- Interactive map of Vosburg Neck State Park
- Location: Wyoming County, Pennsylvania, United States
- Coordinates: 41°33′01″N 76°00′35″W﻿ / ﻿41.55015°N 76.00983°W
- Area: 667 acres (270 ha)
- Established: 2022
- Administrator: Pennsylvania Department of Conservation and Natural Resources
- Website: Official website
- Pennsylvania State Parks

= Vosburg Neck State Park =

State park in Pennsylvania, United States

Vosburg Neck State Park, previously Howland Preserve, is a 667 acre Pennsylvania state park in Wyoming County, Pennsylvania within an oxbow on the north branch of the Susquehanna River known as Vosburg Neck. Vosburg Neck State Park was established in 2022 and provides public access for water-based recreation.
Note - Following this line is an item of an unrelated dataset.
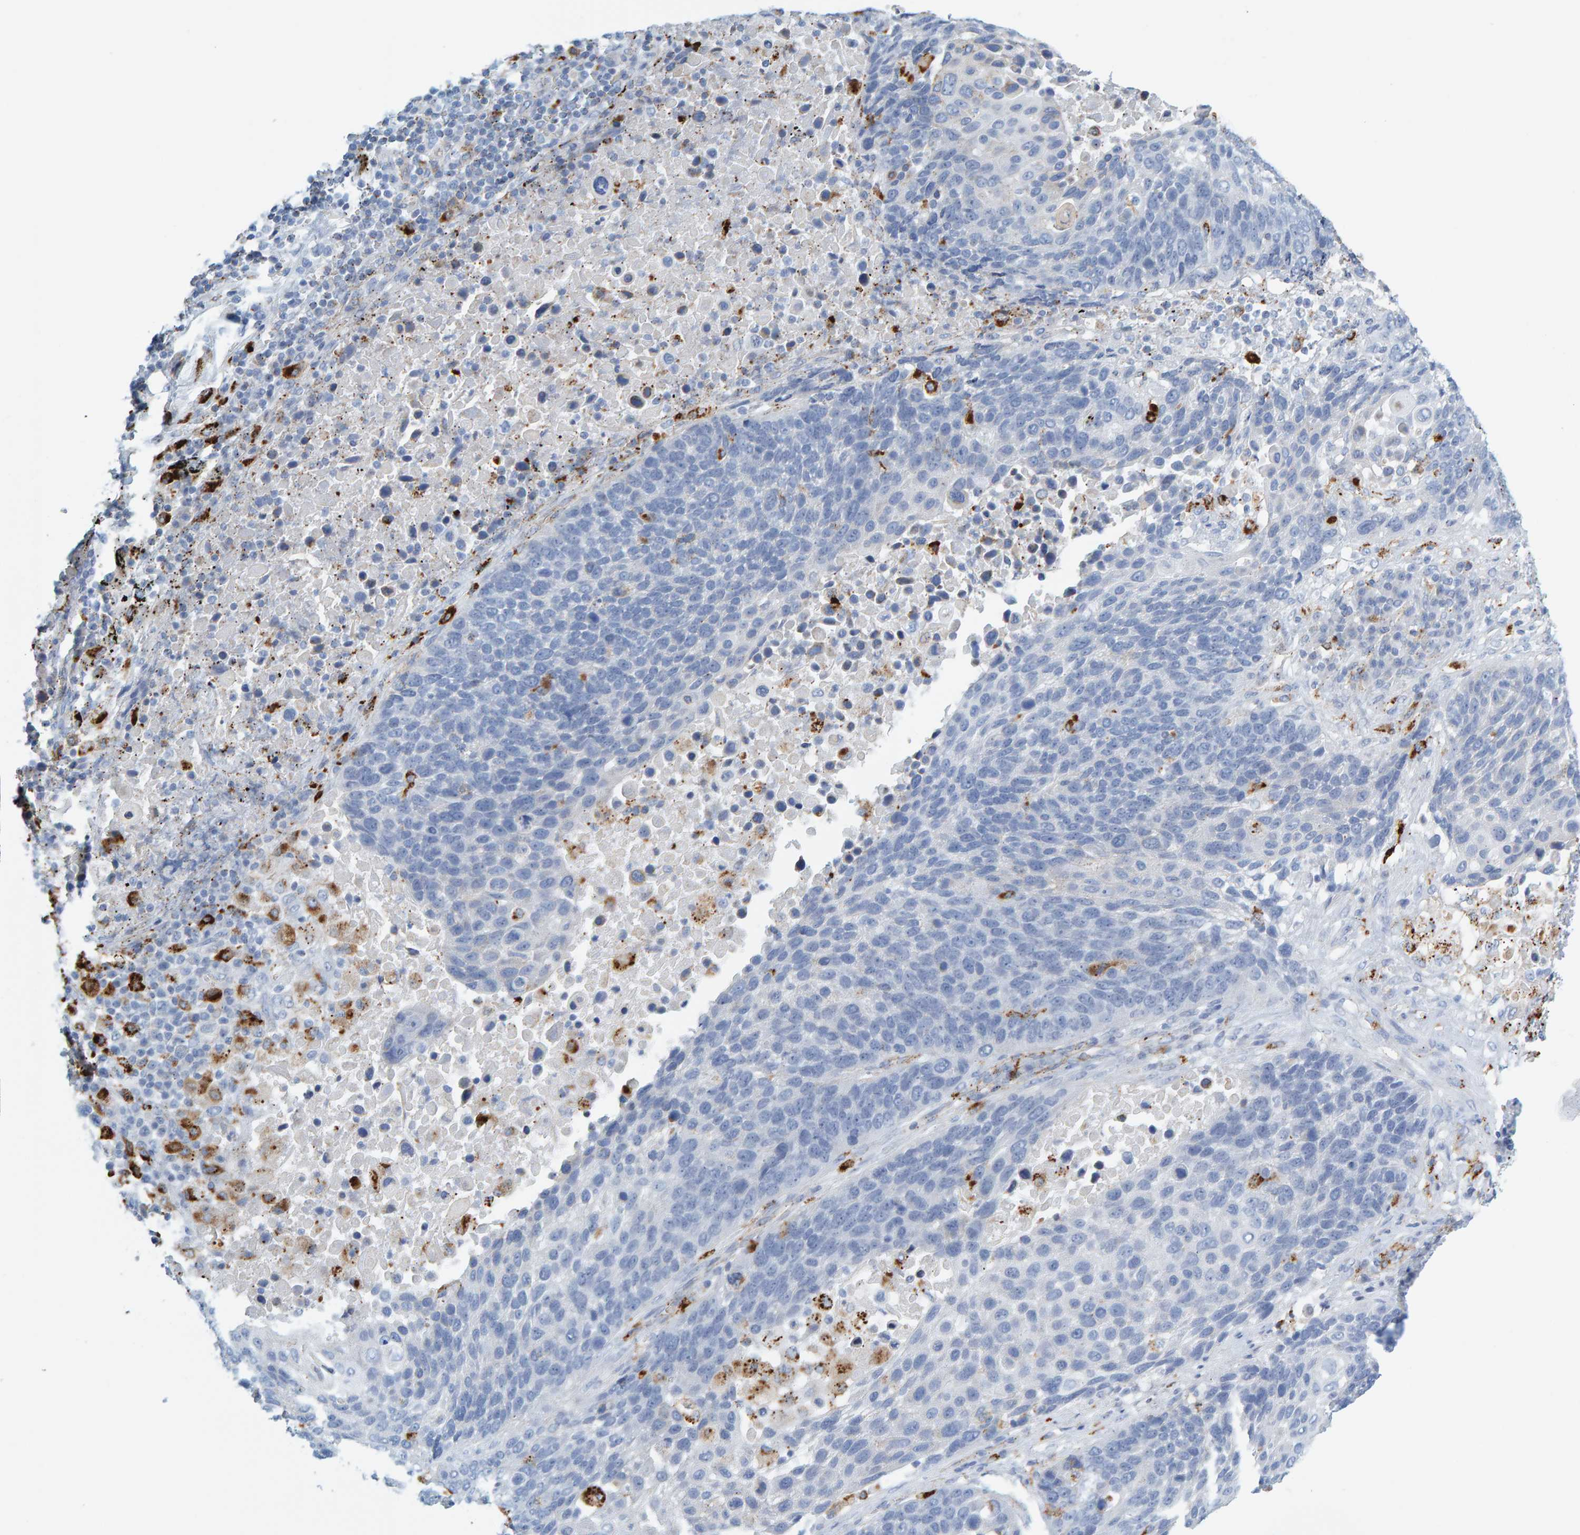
{"staining": {"intensity": "negative", "quantity": "none", "location": "none"}, "tissue": "lung cancer", "cell_type": "Tumor cells", "image_type": "cancer", "snomed": [{"axis": "morphology", "description": "Squamous cell carcinoma, NOS"}, {"axis": "topography", "description": "Lung"}], "caption": "This histopathology image is of lung squamous cell carcinoma stained with immunohistochemistry (IHC) to label a protein in brown with the nuclei are counter-stained blue. There is no staining in tumor cells.", "gene": "BIN3", "patient": {"sex": "male", "age": 66}}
The park is located 5 miles west of Tunkhannock, Pennsylvania. It was the first state park established in Wyoming County.

== Recreation ==
Recreational opportunities within the park include boating, hiking, cross-country skiing, mountain biking, and wildlife watching. The North Branch Susquehanna is popular for kayaks, canoes, and paddleboards. There is a boat launch. In Vosburg Neck State Park, there are 7 mi of trails, with a mix of easier and more challenging hiking routes. Some trails are also open to cross-country skiing or mountain biking.

== Wildlife ==
Vosburg Neck State Park is habitat for bird species including migrating birds and Eagles. In the spring, vernal pools in the park are the breeding grounds of wood frogs and salamanders.